— TEXT —
--*--

With my first proposal with defined priorities, it's possible for launchers to randomly select a source with high priority. With my second proposal with an array, launchers will go in order, so the first source will always be used first. I'm not sure which system is the better option, those were just two ideas I had.

ShadowOTE commented 4 years ago

I like the high medium low approach. But ultimately it's up to the spec consumer to decide on a traffic routing scheme, so it's probably not worth spending too much time thinking about at this point.

immibis commented 4 years ago

My thoughts:

More speculatively, I wonder if there would be value in separating the download locations from the actual mod index. They're updated more frequently (they aren't append-only like the version metadata), different people might want different ones (imagine a site rehosting all the mods on its CDN), and there are also lots of use cases that don't need it.

stairman06 commented 4 years ago

You're right about numbered priorites, there's no need to limit it. Combining Forge and Fabric into a single version is an interesting idea. For me as a launcher dev, it would be much easier to simply check if the latest version has supported for a particular modloader, rather than checking every version. I think it could be implemented clearly and easily:

{
  "id": "example-project",
  ...

--*--

— DATASET CONTENT —
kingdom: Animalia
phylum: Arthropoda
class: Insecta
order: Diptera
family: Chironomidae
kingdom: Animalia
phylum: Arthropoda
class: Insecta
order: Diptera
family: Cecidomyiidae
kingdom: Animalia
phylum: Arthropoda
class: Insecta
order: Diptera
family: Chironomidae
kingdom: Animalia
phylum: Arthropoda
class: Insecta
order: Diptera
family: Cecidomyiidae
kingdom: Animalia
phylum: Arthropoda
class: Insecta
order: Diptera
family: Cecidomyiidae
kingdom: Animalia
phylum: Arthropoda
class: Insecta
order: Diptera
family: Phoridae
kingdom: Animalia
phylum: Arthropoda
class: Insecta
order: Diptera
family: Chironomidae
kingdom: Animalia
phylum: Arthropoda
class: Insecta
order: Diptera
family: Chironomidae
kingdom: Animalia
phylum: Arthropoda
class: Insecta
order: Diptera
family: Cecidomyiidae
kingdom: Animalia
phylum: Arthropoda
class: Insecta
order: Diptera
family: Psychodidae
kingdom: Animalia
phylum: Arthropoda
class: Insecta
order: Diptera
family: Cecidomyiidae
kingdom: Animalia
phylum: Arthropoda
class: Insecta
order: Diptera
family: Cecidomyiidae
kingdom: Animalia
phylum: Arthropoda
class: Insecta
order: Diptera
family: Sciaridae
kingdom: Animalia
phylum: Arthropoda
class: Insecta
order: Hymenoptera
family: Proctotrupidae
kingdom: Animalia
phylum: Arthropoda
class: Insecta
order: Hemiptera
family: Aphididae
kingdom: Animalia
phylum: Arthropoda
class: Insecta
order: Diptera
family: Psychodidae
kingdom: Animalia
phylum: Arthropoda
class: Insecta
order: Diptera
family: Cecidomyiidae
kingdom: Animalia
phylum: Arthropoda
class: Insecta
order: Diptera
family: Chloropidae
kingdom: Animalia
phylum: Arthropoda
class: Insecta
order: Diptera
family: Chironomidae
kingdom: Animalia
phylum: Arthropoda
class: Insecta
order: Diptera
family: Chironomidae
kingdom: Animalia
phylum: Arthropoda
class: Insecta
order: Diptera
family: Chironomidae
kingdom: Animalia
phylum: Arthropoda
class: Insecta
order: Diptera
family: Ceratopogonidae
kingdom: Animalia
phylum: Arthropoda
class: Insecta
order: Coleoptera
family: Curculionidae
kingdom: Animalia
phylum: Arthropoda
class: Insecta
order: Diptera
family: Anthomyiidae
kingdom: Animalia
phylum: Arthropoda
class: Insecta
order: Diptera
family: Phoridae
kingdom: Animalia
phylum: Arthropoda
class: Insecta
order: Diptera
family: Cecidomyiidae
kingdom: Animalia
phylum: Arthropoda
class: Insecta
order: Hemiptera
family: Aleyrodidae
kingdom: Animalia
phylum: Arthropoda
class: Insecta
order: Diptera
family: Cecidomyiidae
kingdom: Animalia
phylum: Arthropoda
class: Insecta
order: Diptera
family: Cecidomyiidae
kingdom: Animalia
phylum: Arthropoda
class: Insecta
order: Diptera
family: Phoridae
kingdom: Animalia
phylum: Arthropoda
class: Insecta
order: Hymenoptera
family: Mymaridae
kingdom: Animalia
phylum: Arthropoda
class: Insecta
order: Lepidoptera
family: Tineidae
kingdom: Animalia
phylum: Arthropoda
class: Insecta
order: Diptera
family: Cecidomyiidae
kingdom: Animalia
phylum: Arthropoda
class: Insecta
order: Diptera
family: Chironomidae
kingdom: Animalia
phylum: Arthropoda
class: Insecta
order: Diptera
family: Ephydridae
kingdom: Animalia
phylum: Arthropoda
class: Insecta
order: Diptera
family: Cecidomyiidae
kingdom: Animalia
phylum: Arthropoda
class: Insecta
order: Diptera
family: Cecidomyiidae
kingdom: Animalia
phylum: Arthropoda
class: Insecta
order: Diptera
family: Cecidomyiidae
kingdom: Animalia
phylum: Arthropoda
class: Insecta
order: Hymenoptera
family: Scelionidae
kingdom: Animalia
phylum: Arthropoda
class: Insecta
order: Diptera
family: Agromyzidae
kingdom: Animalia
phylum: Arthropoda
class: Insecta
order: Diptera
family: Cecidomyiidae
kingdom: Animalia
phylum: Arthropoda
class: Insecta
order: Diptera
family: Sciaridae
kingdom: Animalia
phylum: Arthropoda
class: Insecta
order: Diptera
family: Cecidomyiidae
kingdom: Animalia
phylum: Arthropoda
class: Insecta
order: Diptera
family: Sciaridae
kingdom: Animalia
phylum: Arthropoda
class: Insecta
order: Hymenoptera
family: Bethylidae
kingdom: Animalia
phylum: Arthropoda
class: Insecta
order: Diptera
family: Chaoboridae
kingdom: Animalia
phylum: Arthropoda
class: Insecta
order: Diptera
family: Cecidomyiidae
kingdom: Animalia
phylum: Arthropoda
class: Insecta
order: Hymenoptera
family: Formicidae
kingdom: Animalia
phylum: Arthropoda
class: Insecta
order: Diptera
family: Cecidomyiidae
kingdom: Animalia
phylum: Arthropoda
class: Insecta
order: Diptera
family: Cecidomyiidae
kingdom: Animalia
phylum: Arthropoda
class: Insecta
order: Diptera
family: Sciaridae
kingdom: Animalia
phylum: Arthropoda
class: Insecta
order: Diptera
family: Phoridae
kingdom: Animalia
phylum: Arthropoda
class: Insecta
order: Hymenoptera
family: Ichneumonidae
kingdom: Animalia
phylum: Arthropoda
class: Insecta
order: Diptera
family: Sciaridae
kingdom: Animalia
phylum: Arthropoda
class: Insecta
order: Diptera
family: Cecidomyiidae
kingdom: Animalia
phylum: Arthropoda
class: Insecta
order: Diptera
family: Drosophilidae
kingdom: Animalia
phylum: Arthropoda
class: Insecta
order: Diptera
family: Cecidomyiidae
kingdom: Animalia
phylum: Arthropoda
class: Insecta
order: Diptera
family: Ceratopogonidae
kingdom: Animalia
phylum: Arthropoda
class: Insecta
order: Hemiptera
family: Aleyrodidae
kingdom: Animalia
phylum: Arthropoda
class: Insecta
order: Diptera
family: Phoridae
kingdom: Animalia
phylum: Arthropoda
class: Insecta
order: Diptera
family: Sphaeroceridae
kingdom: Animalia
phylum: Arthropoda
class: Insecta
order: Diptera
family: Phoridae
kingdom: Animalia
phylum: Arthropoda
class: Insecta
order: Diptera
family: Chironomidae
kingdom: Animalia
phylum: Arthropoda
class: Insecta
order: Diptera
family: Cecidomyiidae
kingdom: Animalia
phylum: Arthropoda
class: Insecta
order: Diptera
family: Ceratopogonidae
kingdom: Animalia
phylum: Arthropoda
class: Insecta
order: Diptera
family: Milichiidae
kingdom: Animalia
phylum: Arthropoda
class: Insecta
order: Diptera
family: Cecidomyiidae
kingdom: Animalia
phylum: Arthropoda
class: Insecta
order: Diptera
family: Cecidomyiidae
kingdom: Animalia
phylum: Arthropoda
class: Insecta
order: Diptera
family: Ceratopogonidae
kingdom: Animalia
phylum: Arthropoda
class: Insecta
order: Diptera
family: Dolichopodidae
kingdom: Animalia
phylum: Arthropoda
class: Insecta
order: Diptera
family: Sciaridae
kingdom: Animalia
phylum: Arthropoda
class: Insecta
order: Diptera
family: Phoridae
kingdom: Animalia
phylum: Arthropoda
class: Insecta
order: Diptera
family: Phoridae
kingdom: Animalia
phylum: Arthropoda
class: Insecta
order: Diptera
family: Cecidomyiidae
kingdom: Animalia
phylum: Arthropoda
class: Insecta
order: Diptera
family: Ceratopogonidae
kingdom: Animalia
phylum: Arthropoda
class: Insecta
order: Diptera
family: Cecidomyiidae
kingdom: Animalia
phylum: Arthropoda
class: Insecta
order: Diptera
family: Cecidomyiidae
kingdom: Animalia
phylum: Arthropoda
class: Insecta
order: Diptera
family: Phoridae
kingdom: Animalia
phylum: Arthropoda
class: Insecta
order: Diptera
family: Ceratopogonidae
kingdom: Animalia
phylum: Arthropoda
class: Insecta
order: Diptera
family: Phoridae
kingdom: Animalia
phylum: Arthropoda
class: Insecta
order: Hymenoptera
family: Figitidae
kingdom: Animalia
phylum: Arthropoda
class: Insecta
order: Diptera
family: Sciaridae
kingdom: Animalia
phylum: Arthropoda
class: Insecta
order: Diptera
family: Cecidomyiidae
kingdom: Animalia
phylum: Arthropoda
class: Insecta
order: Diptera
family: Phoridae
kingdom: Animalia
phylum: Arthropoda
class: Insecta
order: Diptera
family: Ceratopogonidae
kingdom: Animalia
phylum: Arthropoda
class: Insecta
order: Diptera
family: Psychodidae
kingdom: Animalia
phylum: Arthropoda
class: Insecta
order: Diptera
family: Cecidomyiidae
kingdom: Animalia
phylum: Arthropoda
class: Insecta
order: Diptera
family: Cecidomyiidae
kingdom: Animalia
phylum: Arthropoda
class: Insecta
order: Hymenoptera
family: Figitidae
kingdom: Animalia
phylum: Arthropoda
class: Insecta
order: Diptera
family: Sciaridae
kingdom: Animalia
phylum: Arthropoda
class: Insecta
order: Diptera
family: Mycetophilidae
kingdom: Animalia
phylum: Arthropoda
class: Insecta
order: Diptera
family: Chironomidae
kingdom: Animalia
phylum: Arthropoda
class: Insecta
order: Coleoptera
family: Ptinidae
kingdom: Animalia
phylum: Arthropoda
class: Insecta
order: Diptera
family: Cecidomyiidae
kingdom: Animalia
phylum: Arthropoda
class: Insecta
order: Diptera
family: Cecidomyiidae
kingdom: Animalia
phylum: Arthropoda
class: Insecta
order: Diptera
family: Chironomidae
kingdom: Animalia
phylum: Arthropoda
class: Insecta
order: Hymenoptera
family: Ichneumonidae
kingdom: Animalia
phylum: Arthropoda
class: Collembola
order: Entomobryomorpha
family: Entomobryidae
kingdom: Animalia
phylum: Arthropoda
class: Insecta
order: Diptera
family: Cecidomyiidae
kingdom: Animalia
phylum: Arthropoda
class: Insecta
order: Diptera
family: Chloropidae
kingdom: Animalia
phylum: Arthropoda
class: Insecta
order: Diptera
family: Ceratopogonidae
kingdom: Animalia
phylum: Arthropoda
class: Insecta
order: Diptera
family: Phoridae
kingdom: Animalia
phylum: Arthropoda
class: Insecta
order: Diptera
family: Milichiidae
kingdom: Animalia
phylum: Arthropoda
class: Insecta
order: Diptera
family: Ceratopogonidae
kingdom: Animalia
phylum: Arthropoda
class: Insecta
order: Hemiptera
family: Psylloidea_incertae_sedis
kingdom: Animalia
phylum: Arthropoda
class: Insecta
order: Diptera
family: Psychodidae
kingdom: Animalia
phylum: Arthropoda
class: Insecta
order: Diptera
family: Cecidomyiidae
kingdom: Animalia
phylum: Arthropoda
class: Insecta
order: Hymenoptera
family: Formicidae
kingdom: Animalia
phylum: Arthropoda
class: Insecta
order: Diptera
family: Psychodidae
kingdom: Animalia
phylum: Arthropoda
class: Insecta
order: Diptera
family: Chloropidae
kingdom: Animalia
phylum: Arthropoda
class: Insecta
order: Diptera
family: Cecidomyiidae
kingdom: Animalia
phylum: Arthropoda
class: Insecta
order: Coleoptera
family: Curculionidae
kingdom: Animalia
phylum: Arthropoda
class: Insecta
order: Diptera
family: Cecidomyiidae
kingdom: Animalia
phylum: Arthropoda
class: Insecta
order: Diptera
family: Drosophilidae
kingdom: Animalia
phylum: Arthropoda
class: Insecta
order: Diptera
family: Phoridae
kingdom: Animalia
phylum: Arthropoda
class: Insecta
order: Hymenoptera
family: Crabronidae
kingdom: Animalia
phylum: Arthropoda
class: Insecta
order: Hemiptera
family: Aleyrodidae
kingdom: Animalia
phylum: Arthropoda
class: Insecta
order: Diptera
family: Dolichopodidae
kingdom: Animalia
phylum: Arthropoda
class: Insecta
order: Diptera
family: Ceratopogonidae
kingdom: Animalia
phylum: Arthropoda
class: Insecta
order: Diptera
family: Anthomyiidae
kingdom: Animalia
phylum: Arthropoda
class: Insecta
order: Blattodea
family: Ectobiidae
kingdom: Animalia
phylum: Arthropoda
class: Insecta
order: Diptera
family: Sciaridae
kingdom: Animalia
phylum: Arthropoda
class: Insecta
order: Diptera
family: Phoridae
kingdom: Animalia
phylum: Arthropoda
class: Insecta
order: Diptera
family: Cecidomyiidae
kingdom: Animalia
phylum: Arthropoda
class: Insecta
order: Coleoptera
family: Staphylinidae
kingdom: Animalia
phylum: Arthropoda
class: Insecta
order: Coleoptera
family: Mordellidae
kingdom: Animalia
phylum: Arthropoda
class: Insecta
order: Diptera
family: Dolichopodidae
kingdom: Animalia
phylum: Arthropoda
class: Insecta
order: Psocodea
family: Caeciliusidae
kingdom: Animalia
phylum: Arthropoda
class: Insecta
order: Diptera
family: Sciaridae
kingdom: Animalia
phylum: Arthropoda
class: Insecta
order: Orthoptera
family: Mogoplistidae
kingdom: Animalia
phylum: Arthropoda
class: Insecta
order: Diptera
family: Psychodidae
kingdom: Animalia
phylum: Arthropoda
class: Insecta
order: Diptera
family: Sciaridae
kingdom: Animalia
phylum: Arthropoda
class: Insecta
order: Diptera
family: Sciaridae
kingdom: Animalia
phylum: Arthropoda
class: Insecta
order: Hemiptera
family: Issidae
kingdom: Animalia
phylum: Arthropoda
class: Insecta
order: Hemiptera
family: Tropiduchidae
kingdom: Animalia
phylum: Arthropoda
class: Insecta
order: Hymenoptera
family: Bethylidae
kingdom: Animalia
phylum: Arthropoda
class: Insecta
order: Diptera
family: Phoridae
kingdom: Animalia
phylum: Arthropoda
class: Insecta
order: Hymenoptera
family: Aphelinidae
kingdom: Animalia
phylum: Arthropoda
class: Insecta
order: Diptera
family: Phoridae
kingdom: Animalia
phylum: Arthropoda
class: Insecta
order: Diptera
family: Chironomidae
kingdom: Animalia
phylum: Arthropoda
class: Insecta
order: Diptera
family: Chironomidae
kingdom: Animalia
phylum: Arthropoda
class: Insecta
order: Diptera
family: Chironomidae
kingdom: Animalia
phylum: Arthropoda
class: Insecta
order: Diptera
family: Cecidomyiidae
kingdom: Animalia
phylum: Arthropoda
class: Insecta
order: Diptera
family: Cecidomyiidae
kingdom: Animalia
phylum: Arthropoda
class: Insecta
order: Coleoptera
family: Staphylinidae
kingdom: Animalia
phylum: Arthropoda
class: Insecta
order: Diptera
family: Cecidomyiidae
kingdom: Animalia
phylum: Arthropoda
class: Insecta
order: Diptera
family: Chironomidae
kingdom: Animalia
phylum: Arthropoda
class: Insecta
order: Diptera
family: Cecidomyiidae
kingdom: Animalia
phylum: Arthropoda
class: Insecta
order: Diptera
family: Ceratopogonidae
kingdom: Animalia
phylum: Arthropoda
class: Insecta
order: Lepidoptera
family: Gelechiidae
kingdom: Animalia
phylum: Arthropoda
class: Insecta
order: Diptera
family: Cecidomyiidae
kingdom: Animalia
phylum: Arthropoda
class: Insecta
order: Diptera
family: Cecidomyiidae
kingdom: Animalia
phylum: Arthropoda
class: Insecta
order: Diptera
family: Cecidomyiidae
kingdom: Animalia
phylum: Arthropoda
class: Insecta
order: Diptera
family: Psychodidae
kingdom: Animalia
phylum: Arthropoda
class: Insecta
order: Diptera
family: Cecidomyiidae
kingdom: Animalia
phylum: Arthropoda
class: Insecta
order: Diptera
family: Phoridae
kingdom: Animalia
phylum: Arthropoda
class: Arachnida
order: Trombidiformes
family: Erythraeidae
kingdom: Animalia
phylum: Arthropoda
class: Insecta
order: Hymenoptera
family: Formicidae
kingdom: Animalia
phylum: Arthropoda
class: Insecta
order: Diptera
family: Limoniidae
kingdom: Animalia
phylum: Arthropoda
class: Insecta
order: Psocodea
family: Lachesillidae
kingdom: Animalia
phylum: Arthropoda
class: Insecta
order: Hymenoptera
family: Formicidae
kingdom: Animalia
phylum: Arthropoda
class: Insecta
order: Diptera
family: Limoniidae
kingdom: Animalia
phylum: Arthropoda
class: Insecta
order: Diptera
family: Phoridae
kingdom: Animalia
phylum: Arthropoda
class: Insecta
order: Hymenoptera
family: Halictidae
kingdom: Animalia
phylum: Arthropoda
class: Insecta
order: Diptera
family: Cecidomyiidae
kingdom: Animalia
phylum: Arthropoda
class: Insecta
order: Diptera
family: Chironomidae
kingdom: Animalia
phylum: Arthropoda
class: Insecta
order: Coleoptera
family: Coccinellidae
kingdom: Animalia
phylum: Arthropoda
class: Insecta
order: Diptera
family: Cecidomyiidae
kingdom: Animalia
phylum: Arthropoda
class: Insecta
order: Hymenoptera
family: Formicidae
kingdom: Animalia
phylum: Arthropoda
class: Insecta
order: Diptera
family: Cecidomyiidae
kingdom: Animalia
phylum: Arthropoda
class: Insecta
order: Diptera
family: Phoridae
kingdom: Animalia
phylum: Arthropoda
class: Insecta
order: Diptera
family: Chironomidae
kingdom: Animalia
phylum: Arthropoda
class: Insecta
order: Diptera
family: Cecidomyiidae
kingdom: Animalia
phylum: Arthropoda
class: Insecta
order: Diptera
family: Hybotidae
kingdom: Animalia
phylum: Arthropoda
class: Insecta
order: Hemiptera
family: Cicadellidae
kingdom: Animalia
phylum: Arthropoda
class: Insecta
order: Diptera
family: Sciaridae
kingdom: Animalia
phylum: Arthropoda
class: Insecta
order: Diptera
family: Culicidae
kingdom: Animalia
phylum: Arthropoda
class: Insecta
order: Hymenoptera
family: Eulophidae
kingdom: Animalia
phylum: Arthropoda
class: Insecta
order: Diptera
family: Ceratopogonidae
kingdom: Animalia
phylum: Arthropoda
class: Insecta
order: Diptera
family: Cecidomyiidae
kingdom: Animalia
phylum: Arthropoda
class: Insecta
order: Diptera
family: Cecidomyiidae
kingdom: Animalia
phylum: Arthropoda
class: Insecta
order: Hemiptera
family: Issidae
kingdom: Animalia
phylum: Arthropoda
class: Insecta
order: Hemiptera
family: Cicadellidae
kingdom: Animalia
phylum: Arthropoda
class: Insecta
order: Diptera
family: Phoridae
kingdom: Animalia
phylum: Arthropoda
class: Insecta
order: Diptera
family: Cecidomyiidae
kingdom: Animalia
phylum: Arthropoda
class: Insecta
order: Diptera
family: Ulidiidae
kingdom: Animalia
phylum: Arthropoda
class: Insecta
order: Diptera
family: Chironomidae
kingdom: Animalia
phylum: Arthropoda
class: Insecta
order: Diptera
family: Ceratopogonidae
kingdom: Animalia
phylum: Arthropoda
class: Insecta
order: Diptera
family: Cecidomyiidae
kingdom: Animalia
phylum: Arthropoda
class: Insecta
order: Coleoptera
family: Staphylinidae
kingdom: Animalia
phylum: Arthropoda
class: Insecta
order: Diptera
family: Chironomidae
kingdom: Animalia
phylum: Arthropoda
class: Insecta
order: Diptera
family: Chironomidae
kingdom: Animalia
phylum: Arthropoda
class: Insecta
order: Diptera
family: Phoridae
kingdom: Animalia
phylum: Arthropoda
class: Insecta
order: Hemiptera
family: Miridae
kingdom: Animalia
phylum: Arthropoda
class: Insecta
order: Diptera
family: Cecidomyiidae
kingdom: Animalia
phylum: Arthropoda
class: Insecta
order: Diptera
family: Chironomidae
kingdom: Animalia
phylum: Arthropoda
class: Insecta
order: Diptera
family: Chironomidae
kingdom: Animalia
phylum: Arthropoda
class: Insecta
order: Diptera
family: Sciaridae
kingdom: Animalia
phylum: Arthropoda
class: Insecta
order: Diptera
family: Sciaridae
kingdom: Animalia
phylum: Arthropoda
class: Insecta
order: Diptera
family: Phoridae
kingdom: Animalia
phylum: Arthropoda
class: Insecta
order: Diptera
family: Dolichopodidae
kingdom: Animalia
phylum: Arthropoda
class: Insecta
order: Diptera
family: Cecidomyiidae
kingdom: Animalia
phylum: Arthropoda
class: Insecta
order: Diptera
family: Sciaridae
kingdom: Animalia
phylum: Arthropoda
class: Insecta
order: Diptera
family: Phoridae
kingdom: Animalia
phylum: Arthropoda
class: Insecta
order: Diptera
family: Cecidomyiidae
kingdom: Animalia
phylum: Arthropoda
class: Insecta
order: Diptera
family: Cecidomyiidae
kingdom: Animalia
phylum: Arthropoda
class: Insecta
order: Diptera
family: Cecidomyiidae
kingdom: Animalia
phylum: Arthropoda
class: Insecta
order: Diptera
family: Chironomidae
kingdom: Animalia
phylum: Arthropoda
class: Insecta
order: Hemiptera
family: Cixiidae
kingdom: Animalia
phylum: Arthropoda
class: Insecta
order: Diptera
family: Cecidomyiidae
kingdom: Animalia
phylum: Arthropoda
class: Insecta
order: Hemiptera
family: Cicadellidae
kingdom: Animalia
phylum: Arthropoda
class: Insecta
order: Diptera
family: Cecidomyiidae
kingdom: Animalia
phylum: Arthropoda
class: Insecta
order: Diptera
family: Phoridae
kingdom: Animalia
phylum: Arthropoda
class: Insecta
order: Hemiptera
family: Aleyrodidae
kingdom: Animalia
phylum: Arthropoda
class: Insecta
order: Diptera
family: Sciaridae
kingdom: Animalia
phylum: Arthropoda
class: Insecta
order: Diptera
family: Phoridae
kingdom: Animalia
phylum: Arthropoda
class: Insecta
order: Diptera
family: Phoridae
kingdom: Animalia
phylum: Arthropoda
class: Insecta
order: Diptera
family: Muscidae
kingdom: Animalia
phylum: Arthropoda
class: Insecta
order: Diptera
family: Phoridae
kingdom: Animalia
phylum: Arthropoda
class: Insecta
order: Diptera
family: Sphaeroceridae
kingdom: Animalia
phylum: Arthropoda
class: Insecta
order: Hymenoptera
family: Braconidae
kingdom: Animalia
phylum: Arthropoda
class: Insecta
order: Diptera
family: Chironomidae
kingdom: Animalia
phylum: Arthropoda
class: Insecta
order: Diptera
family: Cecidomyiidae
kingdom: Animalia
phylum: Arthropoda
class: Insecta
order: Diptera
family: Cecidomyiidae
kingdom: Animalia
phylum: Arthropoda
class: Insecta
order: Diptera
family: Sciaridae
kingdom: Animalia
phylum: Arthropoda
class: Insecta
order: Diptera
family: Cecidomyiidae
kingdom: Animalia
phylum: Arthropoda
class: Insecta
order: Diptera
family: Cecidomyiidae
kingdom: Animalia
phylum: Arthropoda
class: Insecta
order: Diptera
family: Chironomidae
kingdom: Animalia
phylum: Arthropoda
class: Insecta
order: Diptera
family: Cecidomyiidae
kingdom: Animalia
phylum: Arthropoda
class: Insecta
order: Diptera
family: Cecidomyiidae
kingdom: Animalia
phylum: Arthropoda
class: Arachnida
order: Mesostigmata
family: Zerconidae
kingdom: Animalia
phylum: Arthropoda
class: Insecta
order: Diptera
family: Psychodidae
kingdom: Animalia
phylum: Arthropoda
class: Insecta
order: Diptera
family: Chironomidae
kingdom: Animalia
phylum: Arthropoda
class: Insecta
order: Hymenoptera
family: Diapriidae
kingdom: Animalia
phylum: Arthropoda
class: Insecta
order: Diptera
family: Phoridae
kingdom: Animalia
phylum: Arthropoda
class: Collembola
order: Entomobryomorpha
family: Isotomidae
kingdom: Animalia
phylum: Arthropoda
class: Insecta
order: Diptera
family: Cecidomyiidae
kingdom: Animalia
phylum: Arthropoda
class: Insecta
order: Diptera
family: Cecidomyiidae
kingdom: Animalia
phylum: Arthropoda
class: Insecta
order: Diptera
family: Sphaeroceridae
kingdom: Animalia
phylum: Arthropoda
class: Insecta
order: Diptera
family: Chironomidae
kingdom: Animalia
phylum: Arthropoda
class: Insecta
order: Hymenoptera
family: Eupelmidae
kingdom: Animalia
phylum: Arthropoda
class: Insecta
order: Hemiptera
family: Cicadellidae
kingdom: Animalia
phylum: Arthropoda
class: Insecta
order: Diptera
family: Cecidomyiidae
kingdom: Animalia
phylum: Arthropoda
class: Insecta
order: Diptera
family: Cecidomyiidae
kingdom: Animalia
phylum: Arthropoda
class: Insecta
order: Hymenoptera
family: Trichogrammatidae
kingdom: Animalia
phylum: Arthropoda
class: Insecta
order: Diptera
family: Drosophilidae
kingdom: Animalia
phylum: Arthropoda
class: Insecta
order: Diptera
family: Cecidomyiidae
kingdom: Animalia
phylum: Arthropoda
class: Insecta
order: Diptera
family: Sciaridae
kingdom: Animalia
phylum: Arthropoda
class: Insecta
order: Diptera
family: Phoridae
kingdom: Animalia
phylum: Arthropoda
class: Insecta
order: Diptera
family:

--*--

— REQUIRED WORK —
1: In the mod index discussion, which approach to source priorities does ShadowOTE say they like?
2: Resume the mod index discussion from the point where it stops.

— FINAL RESULTS —
1: The high, medium, low approach.

2:
  "versions": [
    {
      "name": "1.0.0",
      "releaseDate": "2020-06-26T00:00:00", 
      "files": [ // if the name "files" is unclear, it could also be named "artifacts"
        {
         "name": "ExampleProject1Fabric.jar",
         "frameworks": ["fabric"], // multiple frameworks can also be speciifed if both are bundled in one file
         "download": [
           {
             "url": "https://example.com/ExampleProject1Fabric.jar",
             "priority": 1
           }
         ]
        }
      ]
     }
  ]
}

Automated installation is important so installation methods should be clearly defined. They should be per-file under each project version, and there could be a predefined list of installation methods, such as modsDirectory, jarMod, and other.

"versions": [
  {
    ...
    "files": [
      {
        ...
        "installationMethod": "modsDirectory"
      }
    ]
  }
]

I also agree that there's no point in mixins, entrypoints, or other loader-specific attributes being defined in the manifest.

Your idea of separating download locations from the index is interesting. From what I understand (correct me if I'm wrong), launchers would go to a CDN and request to download a specific file, instead of going to a predefined URL in the manifest. This leads to a few questions, such as who will be operating the CDNs and how they'll be chosen. Of course, I may be misunderstanding your proposal, so correct me if I was wrong.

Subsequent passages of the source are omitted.